Le lendemain, alors que Jehim et Naltya se préparaient à reprendre la route, Pirma les rejoignit dans une tenue de voyage aux couleurs criardes. Le vert anis de sa robe jurait affreusement avec la couleur orange clémentine de son épaisse ceinture, et le jeune gobelin préféra ne pas s’attarder sur les cuissardes jaune poussin. Lui-même ne passait pas des heures à choisir ses tenues, mais tout de même, il avait rarement vu quelqu’un faire preuve d’autant d’excentricité.

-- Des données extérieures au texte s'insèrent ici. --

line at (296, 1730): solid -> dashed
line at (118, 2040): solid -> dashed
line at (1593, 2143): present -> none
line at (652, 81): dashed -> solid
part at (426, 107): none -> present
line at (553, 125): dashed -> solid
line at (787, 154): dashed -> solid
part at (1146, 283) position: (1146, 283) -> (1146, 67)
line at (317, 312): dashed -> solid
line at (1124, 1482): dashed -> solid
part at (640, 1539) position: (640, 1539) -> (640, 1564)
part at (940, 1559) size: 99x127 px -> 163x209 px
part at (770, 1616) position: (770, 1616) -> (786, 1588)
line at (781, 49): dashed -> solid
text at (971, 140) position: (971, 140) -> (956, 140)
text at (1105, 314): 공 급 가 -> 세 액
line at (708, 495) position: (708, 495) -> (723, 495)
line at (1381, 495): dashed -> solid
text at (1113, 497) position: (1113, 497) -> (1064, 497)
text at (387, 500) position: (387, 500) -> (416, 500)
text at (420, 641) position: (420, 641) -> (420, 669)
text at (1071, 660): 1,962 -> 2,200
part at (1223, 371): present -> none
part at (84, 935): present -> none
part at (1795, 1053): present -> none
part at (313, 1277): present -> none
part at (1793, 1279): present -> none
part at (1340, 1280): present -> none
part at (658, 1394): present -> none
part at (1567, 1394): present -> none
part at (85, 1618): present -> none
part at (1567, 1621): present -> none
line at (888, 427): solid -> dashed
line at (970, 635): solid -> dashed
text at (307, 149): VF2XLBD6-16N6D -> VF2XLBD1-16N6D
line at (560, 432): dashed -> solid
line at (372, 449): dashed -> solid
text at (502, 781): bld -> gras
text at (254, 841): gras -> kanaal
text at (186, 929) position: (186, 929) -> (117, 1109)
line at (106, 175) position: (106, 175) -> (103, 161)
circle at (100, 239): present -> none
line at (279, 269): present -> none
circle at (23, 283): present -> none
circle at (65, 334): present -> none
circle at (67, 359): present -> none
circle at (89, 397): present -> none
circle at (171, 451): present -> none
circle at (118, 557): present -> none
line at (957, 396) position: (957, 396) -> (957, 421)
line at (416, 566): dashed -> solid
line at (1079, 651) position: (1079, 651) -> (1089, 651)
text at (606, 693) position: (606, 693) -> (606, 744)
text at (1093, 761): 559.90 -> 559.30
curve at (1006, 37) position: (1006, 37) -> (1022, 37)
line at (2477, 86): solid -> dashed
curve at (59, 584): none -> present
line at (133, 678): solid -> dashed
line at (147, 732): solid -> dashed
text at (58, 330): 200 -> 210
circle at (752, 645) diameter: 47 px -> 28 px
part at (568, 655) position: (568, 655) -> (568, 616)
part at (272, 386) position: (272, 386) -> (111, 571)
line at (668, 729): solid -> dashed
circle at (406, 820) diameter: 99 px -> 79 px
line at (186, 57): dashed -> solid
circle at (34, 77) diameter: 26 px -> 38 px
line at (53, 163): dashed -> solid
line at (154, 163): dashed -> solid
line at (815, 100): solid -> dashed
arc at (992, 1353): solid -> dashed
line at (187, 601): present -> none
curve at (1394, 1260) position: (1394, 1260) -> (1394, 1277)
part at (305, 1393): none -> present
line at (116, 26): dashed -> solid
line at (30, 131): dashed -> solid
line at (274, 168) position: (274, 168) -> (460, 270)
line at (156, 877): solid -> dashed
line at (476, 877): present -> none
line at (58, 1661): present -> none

— En route ! s’exclama joyeusement la fée.

La souris jeta un regard menaçant à la créature ailée, qui feignit de ne pas le remarquer. Après en avoir parlé pendant une partie de la nuit avec sa compagne, Jehim savait qu’elle n’avait rien contre la fée. Elle craignait simplement qu’elle ne leur fit perdre un temps précieux. Pour le jeune gobelin, une aide gracieusement proposée ne pouvait pas se refuser, et il avait judicieusement fait remarquer qu’elle leur avait sauvé la vie, et qu’ils avaient donc une dette envers elle.

— Fort bien ! s’était écriée Naltya. Que ma dette soit payée en acceptant de la laisser nous accompagner !

Les trois petits êtres cheminèrent durant de longues heures à travers les arbres avant de voir les bois s’éclaircir peu à peu. Pirma ne cessait de bavasser, abordant des sujets de conversation dont le gobelin n’aurait même pas soupçonné l’existence. Il commençait à comprendre pourquoi leur compagnie n’était pas toujours appréciée.

La queue de Naltya remuait vivement dans son dos, et il l’observait d’un œil méfiant. La souris était censée être une grande guerrière, et rien ne garantissait qu’elle ne se servirait pas de son appendice comme d’une sorte de fouet ou de massue pour faire taire les bavardages incessants.

— Tout de même… J’aurais du prendre de quoi nous désaltérer un peu. Un bon petit thé citron verveine par exemple, il n’y a rien de tel pour reprendre des forces !

La souris leva les yeux au ciel d’agacement, et grand bien lui en prit ! Ce ne fut que grâce à cela qu’elle se rendit compte qu’un blanc filet s’abattait sur eux. Elle seule parvint à l’éviter, mais quand il se souleva du sol, elle s’y accrocha de toute la force de ses petites pattes griffues, rongeant frénétiquement les fins cordages.

Par chance, ce n’était là qu’une épuisette d’enfant, maladroitement manipulée par un bambin haut comme trois pommes qui avait échappé quelques secondes de trop à la surveillance parentale. Le filet fut rongé, et sitôt libérés, les trois compagnons coururent se réfugier sous une souche.

— Toujours envie de prendre le thé ?

La fée haussa les épaules d’un air dégagé et lissa les plis de sa robe.

— Tu n’en sais rien. Peut-être que le petit aurait aimé cela.